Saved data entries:
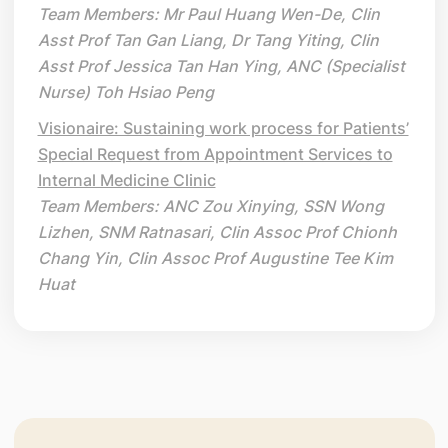
Team Members: Mr Paul Huang Wen-De, Clin
Asst Prof Tan Gan Liang, Dr Tang Yiting, Clin
Asst Prof Jessica Tan Han Ying, ANC (Specialist
Nurse) Toh Hsiao Peng
Visionaire: Sustaining work process for Patients’
Special Request from Appointment Services to
Internal Medicine Clinic
Team Members: ANC Zou Xinying, SSN Wong
Lizhen, SNM Ratnasari, Clin Assoc Prof Chionh
Chang Yin, Clin Assoc Prof Augustine Tee Kim
Huat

◆ **WHAT IS REQUIRED**: Once the pictures are set aside, repeat the data above exactly.

◆ **EXERCISE RESULT**:
Team Members: Mr Paul Huang Wen-De, Clin
Asst Prof Tan Gan Liang, Dr Tang Yiting, Clin
Asst Prof Jessica Tan Han Ying, ANC (Specialist
Nurse) Toh Hsiao Peng
Visionaire: Sustaining work process for Patients’
Special Request from Appointment Services to
Internal Medicine Clinic
Team Members: ANC Zou Xinying, SSN Wong
Lizhen, SNM Ratnasari, Clin Assoc Prof Chionh
Chang Yin, Clin Assoc Prof Augustine Tee Kim
Huat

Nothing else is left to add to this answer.